▸ Required tasks:
• 1. In the passage on float income accounting, what decides whether interest earned on safeguarded funds goes to the firm or to the customer?
• 2. Mark each statement yes or no against the passage on float income accounting, and quote the words that decide it: (a) Under the UK E-Money Regulations, e-money institutions may safeguard customer funds by insuring or guaranteeing them. (b) FCA rules forbid BaaS platforms from keeping float income. (c) The downside case assumes the BoE cuts rates to 2.0 percent or below.
• 3. Reproduce word for word the part of the passage on float income accounting starting at "Most BaaS platforms" and ending at "new low-rate environment.".

▸ Exercise passage:
Content starts
Float Income Accounting and Rate Sensitivity

The accounting treatment of float income depends on the contractual structure of the safeguarding arrangement. Under the UK E-Money Regulations, e-money institutions must safeguard customer funds using one of two methods: segregating funds in a dedicated account at a credit institution, or insuring or guaranteeing the funds. In either case, the question of whether interest earned on safeguarded funds accrues to the firm or to the customer depends on the terms of the client agreement.

Most BaaS platforms have structured their client agreements to retain float income, which is lawful under FCA rules provided the arrangement is clearly disclosed and the client agrees. However, as rates have fallen, some clients are seeking to negotiate a share of float income. CFOs should model three scenarios for float income based on different rate paths: a base case reflecting current market expectations, a downside case assuming the BoE cuts rates to 3.0 percent or below, and a stress scenario assuming a new low-rate environment.
Content ends
▸ Data section:
Content starts
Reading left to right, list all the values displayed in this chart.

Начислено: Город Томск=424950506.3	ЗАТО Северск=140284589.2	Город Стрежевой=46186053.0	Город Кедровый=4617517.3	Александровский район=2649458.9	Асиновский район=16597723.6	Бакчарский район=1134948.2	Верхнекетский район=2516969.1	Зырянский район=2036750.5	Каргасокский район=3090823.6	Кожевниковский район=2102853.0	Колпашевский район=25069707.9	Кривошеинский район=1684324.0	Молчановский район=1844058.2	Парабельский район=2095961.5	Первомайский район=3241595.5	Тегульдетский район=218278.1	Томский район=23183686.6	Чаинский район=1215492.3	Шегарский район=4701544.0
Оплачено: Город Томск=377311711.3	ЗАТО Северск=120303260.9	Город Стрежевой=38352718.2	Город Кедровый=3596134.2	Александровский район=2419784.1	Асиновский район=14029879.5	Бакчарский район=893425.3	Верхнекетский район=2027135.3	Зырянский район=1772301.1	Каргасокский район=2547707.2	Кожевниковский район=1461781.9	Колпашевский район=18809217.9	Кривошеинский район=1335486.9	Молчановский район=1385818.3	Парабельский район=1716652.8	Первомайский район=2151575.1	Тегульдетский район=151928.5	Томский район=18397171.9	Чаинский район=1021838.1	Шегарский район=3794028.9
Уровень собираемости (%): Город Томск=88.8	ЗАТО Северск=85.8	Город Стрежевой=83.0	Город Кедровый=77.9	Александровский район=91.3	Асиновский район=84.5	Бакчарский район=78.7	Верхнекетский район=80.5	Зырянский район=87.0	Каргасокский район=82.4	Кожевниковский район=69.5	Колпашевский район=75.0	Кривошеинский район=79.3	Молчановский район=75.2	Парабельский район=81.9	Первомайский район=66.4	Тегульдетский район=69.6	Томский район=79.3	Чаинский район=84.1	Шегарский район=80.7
Content ends
▸ Results in order:
• 1. The terms of the client agreement decide it.

• 2.
(a) Yes: "or insuring or guaranteeing the funds."
(b) No: "which is lawful under FCA rules provided the arrangement is clearly disclosed and the client agrees."
(c) No: "a downside case assuming the BoE cuts rates to 3.0 percent or below."

• 3.
Most BaaS platforms have structured their client agreements to retain float income, which is lawful under FCA rules provided the arrangement is clearly disclosed and the client agrees. However, as rates have fallen, some clients are seeking to negotiate a share of float income. CFOs should model three scenarios for float income based on different rate paths: a base case reflecting current market expectations, a downside case assuming the BoE cuts rates to 3.0 percent or below, and a stress scenario assuming a new low-rate environment.